Trecho selecionado |
Luís Ernesto Mellet: A qualidade do ensino médio avança no estado

Por Luís Ernesto Mellet 

Gestor Governamental da Secretaria de Planejamento de Pernambuco

A avaliação do Índice de Desenvolvimento da Educação Básica, o Ideb, aponta que a educação no Brasil não vai bem. Os números relativos ao ensino médio de 2015 frustraram as projeções do Ministério da Educação, o Mec. Na maioria dos estados do Norte e do Sul, os resultados sinalizaram baixo rendimento nas escolas.

O Ideb é o principal indicador de avaliação da qualidade das escolas do ensino fundamental e médio. O monitoramento é feito por meio de dois conceitos principais: a aprovação e o desempenho dos estudantes em língua portuguesa e matemática. A média no plano nacional de educação para 2015 era de 4,3. Mas, emperrou em 3,7 desde 2011. A meta do Mec é alcançar 6 pontos no indicador até o início da próxima década.

Enquanto a qualidade do ensino patina na maior parte do país, em Pernambuco a educação se assenta em solo firme. O estado saltou da quarta posição para o primeiro lugar no ranking do Ideb. Isso significa dizer que o estudante daqui está aprendendo e passando de ano como nunca. Eles apresentaram proporções adequadas de aprendizado, de leitura e de interpretação de textos até o 5° ano na rede pública. E mais: foi o que teve maior redução de evasão escolar.

O Ideb foi criado em 2007, coincidindo com o primeiro ano de Eduardo Campos à frente do poder executivo de Pernambuco. Naquele momento, as escolas do estado estavam entre as que ocupavam as últimas posições no ranking do ensino no país. Então, o governo passou a investir mais. Durante o período em que Campos esteve no Palácio Campo das Princesas, o orçamento para a educação saltou de pouco mais de R$ 1,6 bilhão para cerca de R$ 4 bilhões. Esse aporte permitiu a instalação de escolas de ensino integral e de cursos técnicos, especialmente pensados de acordo com as vocações produtivas de cada região do estado.

Tarefa a realizar |
Estenda o texto sobre a qualidade do ensino médio em Pernambuco, dando continuidade a partir da última frase apresentada. Os dados provêm de uma fonte distinta do texto sobre o ensino médio.

Material extraído |
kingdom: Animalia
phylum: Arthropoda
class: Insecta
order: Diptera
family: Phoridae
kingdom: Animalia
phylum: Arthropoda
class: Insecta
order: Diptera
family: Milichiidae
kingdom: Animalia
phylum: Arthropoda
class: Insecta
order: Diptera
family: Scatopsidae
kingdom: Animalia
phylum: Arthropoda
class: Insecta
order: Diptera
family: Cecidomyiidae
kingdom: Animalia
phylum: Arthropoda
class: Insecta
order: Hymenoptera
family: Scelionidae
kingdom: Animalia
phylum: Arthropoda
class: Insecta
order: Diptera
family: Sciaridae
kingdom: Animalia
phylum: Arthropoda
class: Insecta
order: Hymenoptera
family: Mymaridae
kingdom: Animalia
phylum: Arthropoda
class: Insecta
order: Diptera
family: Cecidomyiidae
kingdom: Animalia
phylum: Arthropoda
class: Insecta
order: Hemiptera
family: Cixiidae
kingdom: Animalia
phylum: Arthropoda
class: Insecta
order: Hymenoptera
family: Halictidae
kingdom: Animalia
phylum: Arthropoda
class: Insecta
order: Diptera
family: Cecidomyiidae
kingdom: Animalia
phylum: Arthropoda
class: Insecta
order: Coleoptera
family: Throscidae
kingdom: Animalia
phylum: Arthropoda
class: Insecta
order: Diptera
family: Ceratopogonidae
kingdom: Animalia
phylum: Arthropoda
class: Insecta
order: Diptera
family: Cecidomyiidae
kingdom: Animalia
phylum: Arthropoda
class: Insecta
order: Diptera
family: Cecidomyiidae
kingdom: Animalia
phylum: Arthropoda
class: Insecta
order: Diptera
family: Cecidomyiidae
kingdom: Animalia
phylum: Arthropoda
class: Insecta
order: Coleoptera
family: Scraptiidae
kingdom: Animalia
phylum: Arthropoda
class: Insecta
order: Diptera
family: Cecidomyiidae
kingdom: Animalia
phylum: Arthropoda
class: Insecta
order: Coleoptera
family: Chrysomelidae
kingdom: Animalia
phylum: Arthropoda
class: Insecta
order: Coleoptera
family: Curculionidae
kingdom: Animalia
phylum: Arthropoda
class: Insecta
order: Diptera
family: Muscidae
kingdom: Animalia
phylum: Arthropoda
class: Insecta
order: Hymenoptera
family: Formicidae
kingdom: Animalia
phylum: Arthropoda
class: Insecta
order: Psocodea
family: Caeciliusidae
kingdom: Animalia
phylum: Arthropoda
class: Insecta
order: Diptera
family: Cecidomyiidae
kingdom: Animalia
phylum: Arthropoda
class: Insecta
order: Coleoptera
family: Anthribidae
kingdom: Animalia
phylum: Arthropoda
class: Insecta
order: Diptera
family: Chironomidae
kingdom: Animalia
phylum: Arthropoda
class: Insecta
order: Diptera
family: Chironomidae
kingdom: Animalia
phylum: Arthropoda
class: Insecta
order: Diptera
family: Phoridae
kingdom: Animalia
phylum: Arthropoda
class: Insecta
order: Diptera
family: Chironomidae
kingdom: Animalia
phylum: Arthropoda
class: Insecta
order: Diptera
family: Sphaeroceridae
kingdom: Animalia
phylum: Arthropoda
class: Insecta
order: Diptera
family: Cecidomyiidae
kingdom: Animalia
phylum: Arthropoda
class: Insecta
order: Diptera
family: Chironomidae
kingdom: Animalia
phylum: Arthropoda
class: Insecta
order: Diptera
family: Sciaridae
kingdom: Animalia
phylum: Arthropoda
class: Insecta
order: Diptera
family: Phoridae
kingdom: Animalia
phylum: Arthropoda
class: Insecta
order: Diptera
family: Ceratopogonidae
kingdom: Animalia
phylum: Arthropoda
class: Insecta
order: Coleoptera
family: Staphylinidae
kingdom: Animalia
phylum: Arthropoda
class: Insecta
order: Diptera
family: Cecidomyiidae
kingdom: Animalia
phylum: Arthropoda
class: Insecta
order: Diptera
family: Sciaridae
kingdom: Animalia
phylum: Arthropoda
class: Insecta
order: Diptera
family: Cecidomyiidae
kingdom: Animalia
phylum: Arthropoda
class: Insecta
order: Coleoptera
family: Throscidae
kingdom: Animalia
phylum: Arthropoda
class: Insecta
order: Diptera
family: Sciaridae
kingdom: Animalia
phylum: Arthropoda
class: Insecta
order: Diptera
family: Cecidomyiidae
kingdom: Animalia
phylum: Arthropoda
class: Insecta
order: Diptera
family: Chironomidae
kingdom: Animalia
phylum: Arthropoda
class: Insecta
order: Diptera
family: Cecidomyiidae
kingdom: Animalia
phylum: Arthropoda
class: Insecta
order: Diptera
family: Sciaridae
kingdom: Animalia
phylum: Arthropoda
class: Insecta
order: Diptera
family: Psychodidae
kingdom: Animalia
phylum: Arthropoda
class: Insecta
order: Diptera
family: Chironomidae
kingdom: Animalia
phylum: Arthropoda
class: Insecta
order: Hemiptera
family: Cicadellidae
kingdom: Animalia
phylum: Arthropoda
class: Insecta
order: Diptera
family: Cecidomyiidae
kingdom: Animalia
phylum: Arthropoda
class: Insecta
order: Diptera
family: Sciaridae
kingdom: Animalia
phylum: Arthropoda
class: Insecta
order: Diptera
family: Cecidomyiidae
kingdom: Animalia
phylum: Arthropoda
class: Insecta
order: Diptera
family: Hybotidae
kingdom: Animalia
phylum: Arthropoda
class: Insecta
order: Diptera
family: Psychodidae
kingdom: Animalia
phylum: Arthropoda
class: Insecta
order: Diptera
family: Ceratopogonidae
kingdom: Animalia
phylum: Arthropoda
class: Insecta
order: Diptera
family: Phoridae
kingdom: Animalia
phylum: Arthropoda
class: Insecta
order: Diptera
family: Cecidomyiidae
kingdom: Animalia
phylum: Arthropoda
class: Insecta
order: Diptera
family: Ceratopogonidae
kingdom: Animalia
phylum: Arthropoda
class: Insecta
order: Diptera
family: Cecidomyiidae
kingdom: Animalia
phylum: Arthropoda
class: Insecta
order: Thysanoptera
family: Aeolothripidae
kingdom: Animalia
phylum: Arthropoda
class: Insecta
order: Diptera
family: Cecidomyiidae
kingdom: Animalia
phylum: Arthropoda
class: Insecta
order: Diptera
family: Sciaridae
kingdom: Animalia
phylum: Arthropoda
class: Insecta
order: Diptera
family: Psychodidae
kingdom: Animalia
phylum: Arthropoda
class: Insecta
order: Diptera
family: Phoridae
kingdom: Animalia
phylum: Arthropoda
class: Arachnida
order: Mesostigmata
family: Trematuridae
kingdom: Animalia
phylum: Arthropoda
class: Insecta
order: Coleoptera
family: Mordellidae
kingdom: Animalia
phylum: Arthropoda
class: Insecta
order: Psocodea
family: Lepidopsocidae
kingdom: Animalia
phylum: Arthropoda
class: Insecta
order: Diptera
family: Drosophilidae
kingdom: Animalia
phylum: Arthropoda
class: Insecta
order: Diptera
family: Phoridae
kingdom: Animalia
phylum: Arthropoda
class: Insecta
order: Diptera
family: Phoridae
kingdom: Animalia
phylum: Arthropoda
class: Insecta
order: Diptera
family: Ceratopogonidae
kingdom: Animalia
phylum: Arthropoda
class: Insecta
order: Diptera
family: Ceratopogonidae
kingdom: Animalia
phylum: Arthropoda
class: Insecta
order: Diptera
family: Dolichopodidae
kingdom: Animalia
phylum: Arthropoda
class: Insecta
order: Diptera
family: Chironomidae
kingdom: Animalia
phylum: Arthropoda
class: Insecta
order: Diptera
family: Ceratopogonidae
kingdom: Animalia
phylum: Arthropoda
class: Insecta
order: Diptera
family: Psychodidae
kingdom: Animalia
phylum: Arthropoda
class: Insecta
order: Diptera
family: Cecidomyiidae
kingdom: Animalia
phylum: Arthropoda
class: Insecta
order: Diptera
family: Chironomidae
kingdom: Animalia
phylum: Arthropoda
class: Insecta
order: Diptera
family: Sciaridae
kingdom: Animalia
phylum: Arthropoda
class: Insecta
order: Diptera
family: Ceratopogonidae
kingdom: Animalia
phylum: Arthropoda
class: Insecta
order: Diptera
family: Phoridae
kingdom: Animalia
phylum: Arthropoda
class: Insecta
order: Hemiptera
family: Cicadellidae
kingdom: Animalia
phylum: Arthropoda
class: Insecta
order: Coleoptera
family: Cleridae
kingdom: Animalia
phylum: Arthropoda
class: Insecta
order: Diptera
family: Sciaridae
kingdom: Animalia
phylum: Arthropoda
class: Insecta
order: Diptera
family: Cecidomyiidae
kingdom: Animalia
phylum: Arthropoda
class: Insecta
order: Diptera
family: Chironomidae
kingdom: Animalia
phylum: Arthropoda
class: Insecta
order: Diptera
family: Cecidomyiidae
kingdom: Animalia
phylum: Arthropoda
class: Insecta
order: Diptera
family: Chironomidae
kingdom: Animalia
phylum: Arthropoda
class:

Espaço da resposta |
A escola de Pernambuco passou a ser mais atrativa a partir da ação de uma política pública inovadora: o Pacto pela Educação. As salas de aulas receberam equipamentos como computadores e tablets contendo softwares para o aprendizado de várias disciplinas, além de tecnologia educacional de ponta como a robótica associada a conteúdos de matemática e física.

Iniciado nove anos atrás, o trabalho transformador que catapultou a educação em Pernambuco para o topo do ranking nacional, envaidece o povo pernambucano e evidencia a seriedade com que o governador Paulo Câmara vem tratado o assunto. A educação reúne os processos de ensinar e aprender e, também, de ajuste e de adaptação às desigualdades regionais neste estado de geografia delgada e longa.

Paulo Freire costumava dizer que a educação sozinha não transforma a sociedade, mas sem ela tampouco a sociedade muda. A evolução do ensino aqui nos anima a prever dias melhores para Pernambuco, com uma sociedade mais justa e igualitária formada por cidadãos conscientes de seus direitos, deveres e apto a fazer as escolhas certas para o futuro.